Divise riutilizzabili e antimicrobiche: la gara del Policlinico di Palermo fa scuola
Il tema delle divise sanitarie è rilevante per l’impatto nazionale delle infezioni correlate all’assistenza: in Italia si stimano circa 11.000 decessi ogni anno, con costi diretti compresi tra 783 milioni e 2,5 miliardi di euro annui, oltre a un aumento delle giornate di degenza e dell’utilizzo complessivo delle risorse sanitarie.
La recente gara avviata dal Policlinico universitario “Paolo Giaccone” di Palermo per la fornitura di nuove divise sanitarie non è stata una semplice procedura di acquisto. Il capitolato ha introdotto requisiti tecnici e di sicurezza pensati per rafforzare la prevenzione del rischio infettivo nelle aree ospedaliere più esposte.
Per i reparti ad alto rischio, il bando richiedeva capi realizzati con materiali idrorepellenti e traspiranti, adatti a turni prolungati e a lavaggi frequenti. Le divise dovevano essere riutilizzabili per almeno 100 lavaggi, mantenendo prestazioni costanti nel tempo, e dotate di tracciabilità individuale tramite microchip. Sul piano delle certificazioni, veniva richiesto che i capi fossero classificati come DPI di categoria I, composti prevalentemente in poliestere con nanoparticelle di ossido di zinco e in grado di garantire un’efficacia antibatterica e antivirale conforme agli standard EN ISO 20743 e ISO 18184.

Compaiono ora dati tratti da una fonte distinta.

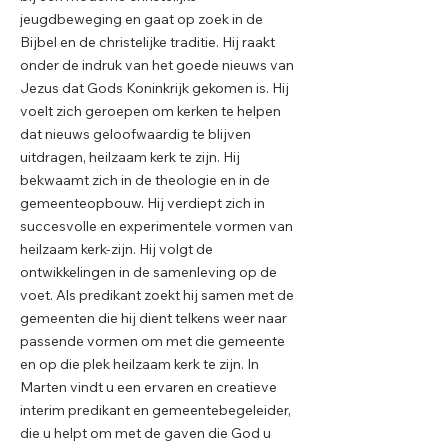
jeugdbeweging en gaat op zoek in de
Bijbel en de christelijke traditie. Hij raakt
onder de indruk van het goede nieuws van
Jezus dat Gods Koninkrijk gekomen is. Hij
voelt zich geroepen om kerken te helpen
dat nieuws geloofwaardig te blijven
uitdragen, heilzaam kerk te zijn. Hij
bekwaamt zich in de theologie en in de
gemeenteopbouw. Hij verdiept zich in
succesvolle en experimentele vormen van
heilzaam kerk-zijn. Hij volgt de
ontwikkelingen in de samenleving op de
voet. Als predikant zoekt hij samen met de
gemeenten die hij dient telkens weer naar
passende vormen om met die gemeente
en op die plek heilzaam kerk te zijn. In
Marten vindt u een ervaren en creatieve
interim predikant en gemeentebegeleider,
die u helpt om met de gaven die God u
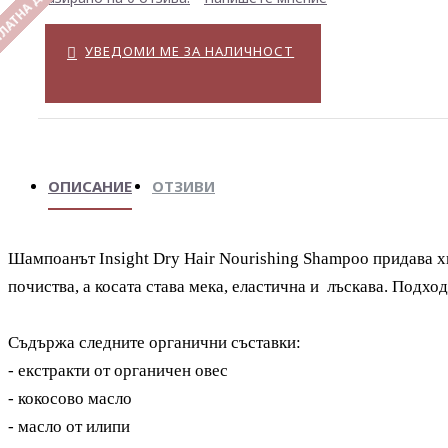
ЛАТНА ДОСТАВКА
УВЕДОМИ МЕ ЗА НАЛИЧНОСТ
ОПИСАНИЕ
ОТЗИВИ
Шампоанът Insight Dry Hair Nourishing Shampoo придава х
почиства, а косата става мека, еластична и лъскава. Подход
Съдържа следните органични съставки:
- екстракти от
органичен овес
- кокосово масло
- масло от илипи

La scelta del Policlinico evidenzia un approccio più avanzato: l’uniforme viene considerata un elemento attivo della strategia di sicurezza clinica, non soltanto un indumento da lavoro. In questo senso, la gara si inserisce nel percorso di applicazione delle misure di tutela previste dalla normativa su igiene e sicurezza nei luoghi di lavoro. L’impostazione risulta coerente anche con le indicazioni tecniche richiamate da INAIL nel documento pubblicato a gennaio 2025, “Misure di sicurezza per le infezioni nelle aree critiche in sanità: tecnologie avanzate per l’impiego continuo di dpi e di disinfezione di nuova concezione”.
L’affidamento è stato assegnato a LCM, realtà che ha sviluppato, insieme a Erreà, divise sanitarie trattate con ossido di zinco. Si tratta di soluzioni nate dall’integrazione tra ricerca e industria, progettate per ridurre la contaminazione dei tessuti e mantenere l’efficacia anche dopo numerosi cicli di lavaggio. Le proprietà antimicrobiche sono state riconosciute dall’Istituto Superiore di Sanità e, in base alle caratteristiche dichiarate, l’abbattimento della contaminazione batterica può arrivare a valori molto elevati (>99,99% per i patogeni), con un grande contributo alla riduzione del rischio di trasmissione di infezioni.
Il caso di Palermo rappresenta un passaggio significativo: un grande ospedale ha inserito in modo esplicito criteri legati a durabilità, tracciabilità, prestazioni tecniche e certificazioni, spostando l’attenzione dalla sola logica del prezzo verso quella della protezione in corsia. L’esperienza suggerisce che un capitolato ben costruito può diventare uno strumento di innovazione, capace di migliorare le cose realmente e di generare benefici concreti per chi lavora in ospedale e per i pazienti.